# 练习任务:
**A)** 摘录中以“def get_detail_url(url):”开头的那段代码依次做了哪些事?请分条简要列出。
**B)** 能否把列表中从含有“phylum: Tracheophyta”的那一行起直到列表末尾的各行原样重抄一遍?首尾两行都包括在内,图片不要抄进答案。

有偿帮忙看一下Python爬取文档信息所出现的问题
import requests
from lxml import etree
import csv
BEST_detail='https://www.ygdy8.net'
url='https://www.ygdy8.net/html/gndy/dyzz/20230630/63864.html'
headers={
'User_Agent':'Mozilla/5.0 (Windows NT 10.0; Win64; x64) AppleWebKit/537.36 (KHTML, like Gecko) Chrome/114.0.0.0 Safari/537.36 Edg/114.0.1823.67'
}
def get_detail_url(url):
response=requests.get(url,headers=headers)
text=response.content.decode('gbk')
html=etree.HTML(text)
## print(text)
detail_url=html.xpath("table[@class='tbspan']//a/@herf")
## print(detail_url)
return detail_url
## get_detail_url(url)
def parse_detail_page(url):
## print(url)
movie={}
response=requests.get(url,headers=headers)
text=response.content.decode('gbk')
## print(text)
html=etree.HTML(text)
title=html.xpath("//div[@class='title_all']//font[@color='#07519a']/text()")[0]
## print(title),加【0】获取列表里的元素
movie['title']=title
zoomE=html.xpath("//div[@id='Zoom']")[0]
## print(zoomE)
cover=zoomE.xpath(".//img/@src")[0]
## print(cover) 获取海报图片链接地址
movie['cover']=cover
movie['grade']=0
information=zoomE.xpath(".//text()")
## print(information),解析内容,是个列表,需要对内容解析
for index,info in enumerate(information):
## print(info) 更简洁
## print(index) 列表序号下标
## 先获得译名
if info.startswith("◎译 名"):
info=info.replace("◎译 名","").strip()
##print(info)
movie['translate']=info
if info.startswith("◎年 代"):
info=info.replace("◎年 代","").strip()
##print(info)
movie['year']=info
if info.startswith("◎产 地"):
info=info.replace("◎产 地","").strip()
##print(info)
movie['area']=info
if info.startswith("◎类 别"):
info=info.replace("◎类 别","").strip()
##print(info)
movie['class']=info
if info.startswith("◎语 言"):
info=info.replace("◎语 言","").strip()
##print(info)
movie['language']=info
if info.startswith("◎字 幕"):
info=info.replace("◎字 幕","").strip()
##print(info)
movie['zimu']=info
if info.startswith("◎上映日期"):
info=info.replace("◎上映日期","").strip()
##print(info)

# 练习材料:
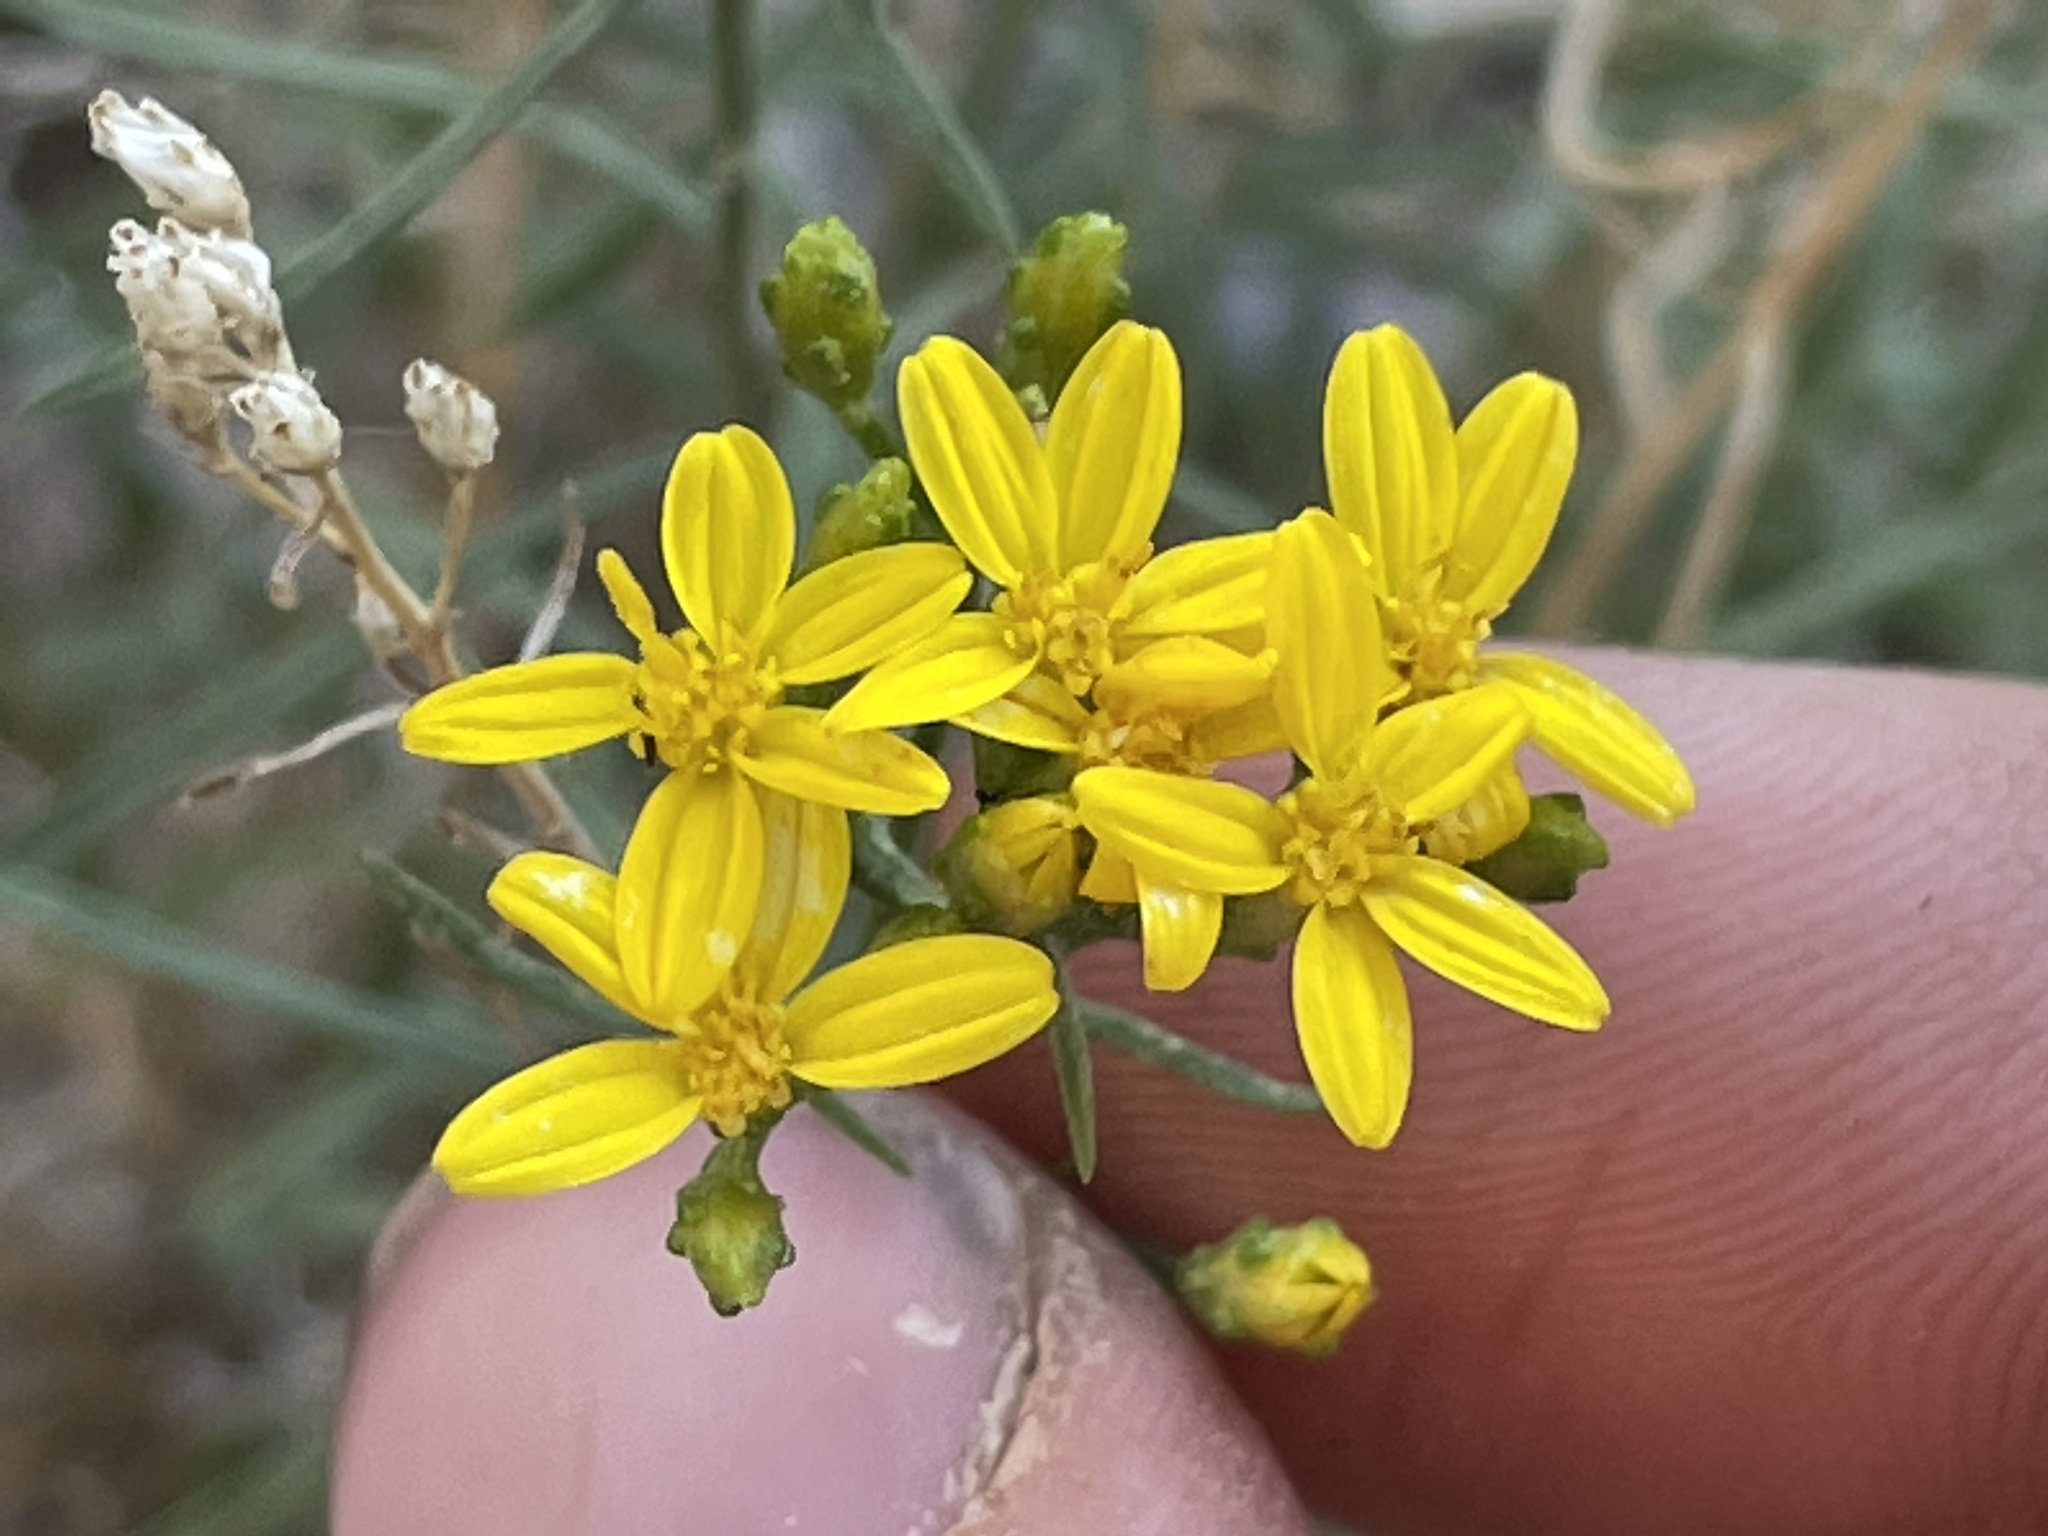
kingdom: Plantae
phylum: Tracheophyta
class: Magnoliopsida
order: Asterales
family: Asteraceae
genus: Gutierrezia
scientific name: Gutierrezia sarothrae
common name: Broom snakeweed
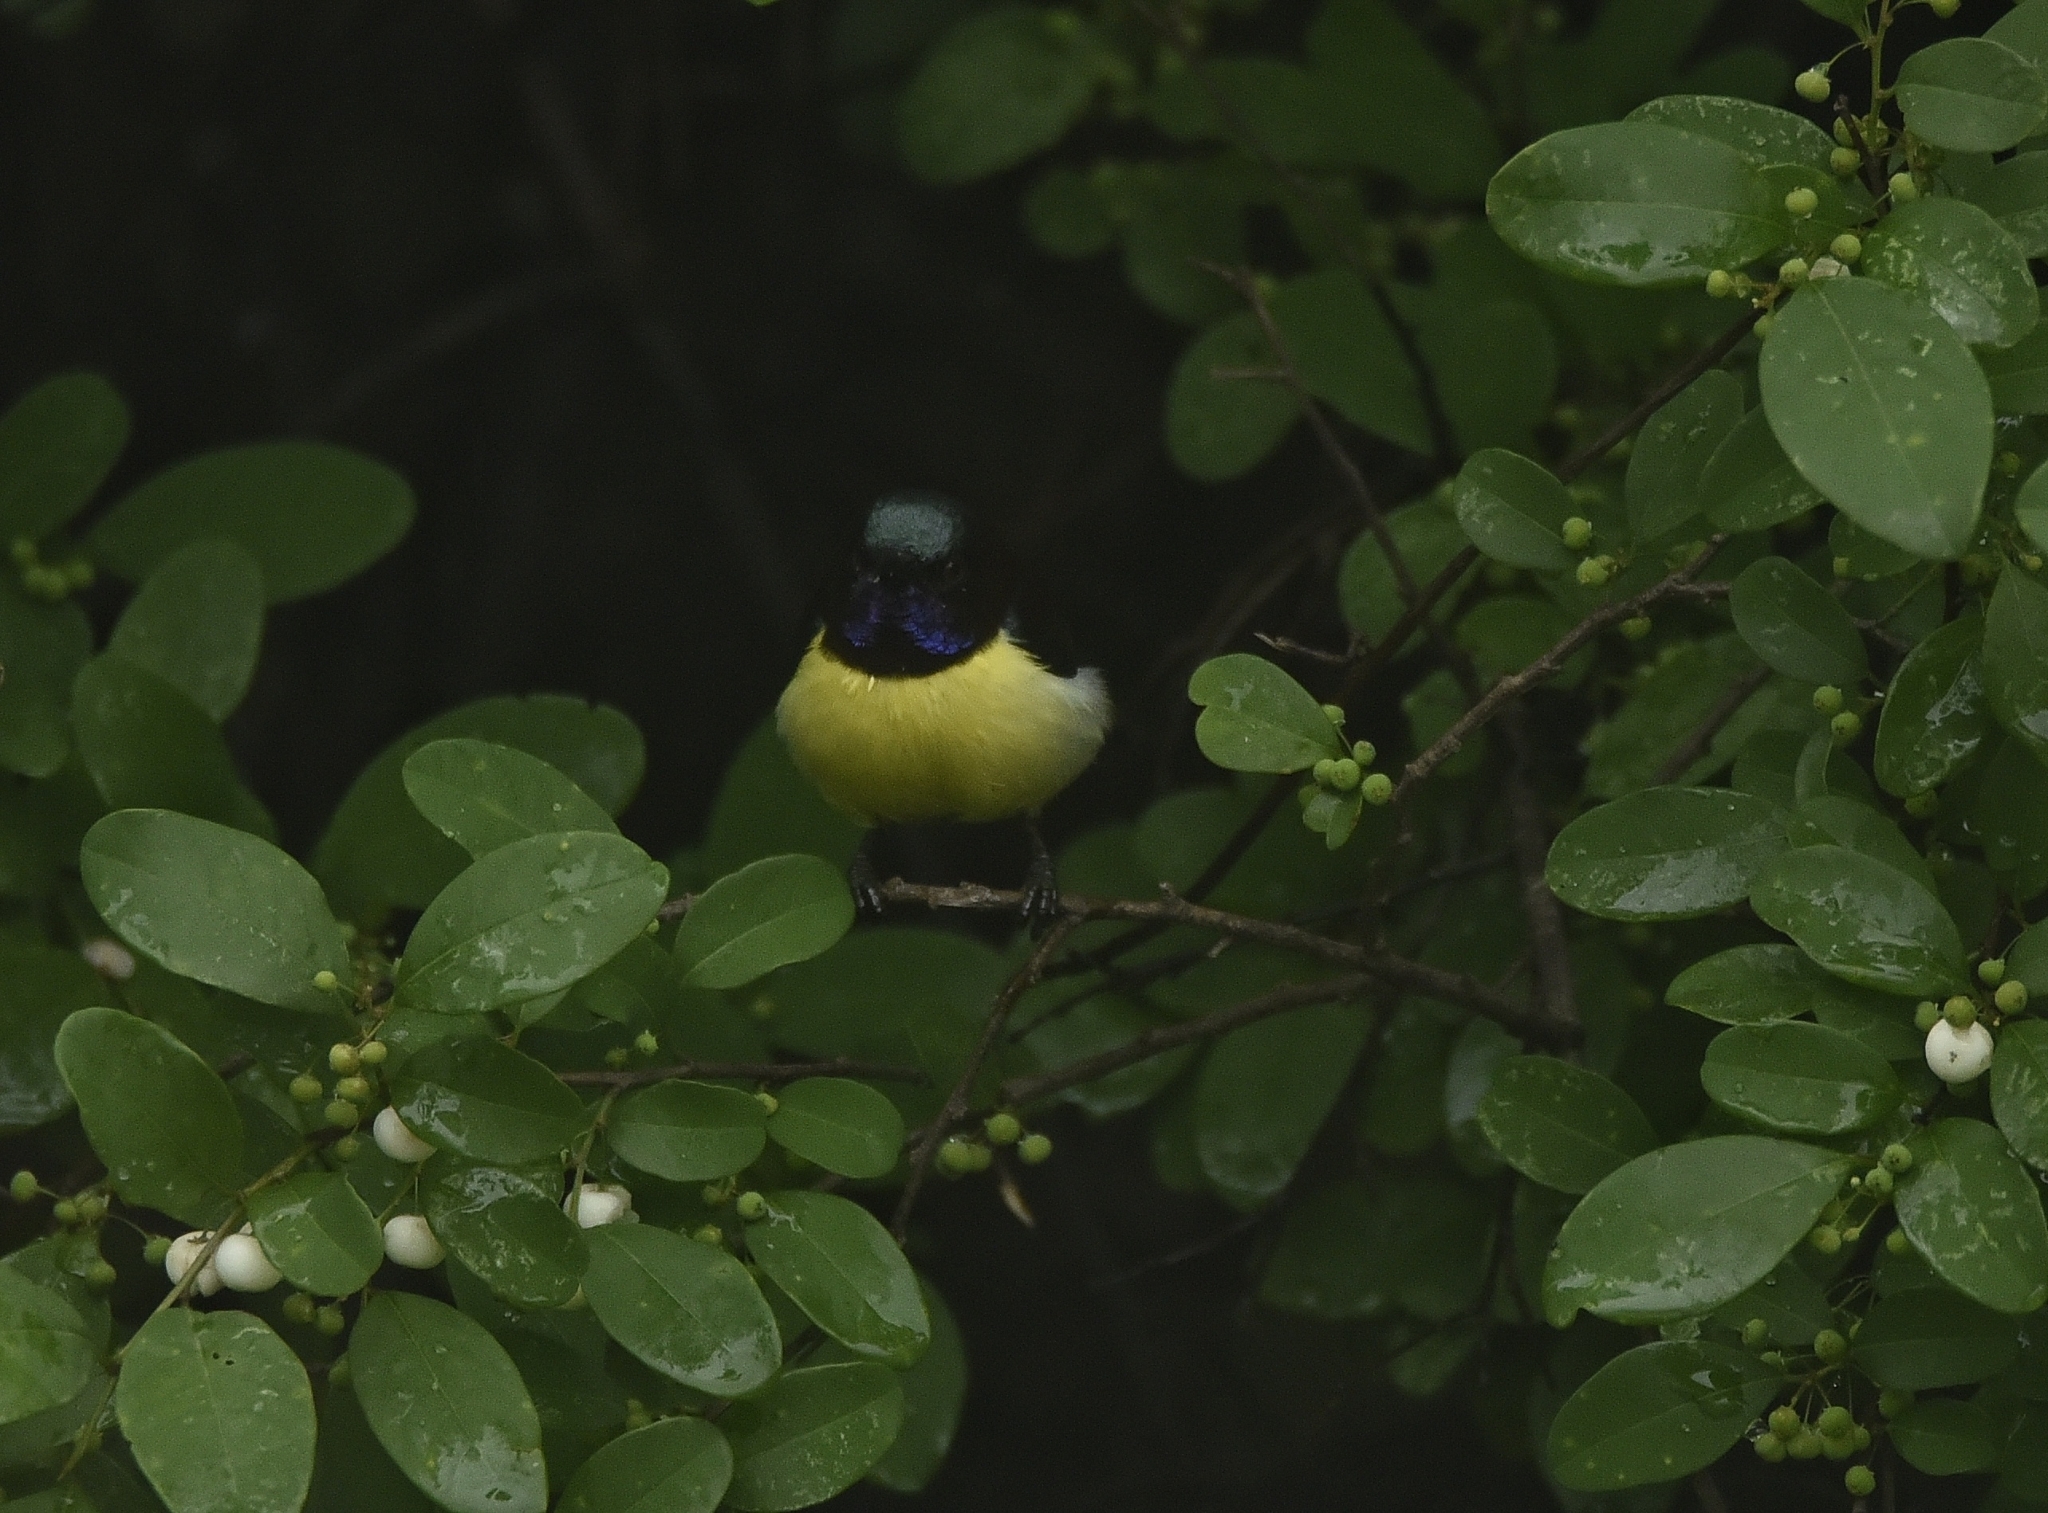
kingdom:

# 任务答案:
**A)**
- 用 requests.get 带上 headers 请求传入的 url
- 把响应内容按 gbk 解码成文本
- 用 etree.HTML 解析该文本
- 用 xpath 表达式 "table[@class='tbspan']//a/@herf" 取值,存为 detail_url
- 返回 detail_url

**B)**
phylum: Tracheophyta
class: Magnoliopsida
order: Asterales
family: Asteraceae
genus: Gutierrezia
scientific name: Gutierrezia sarothrae
common name: Broom snakeweed
kingdom:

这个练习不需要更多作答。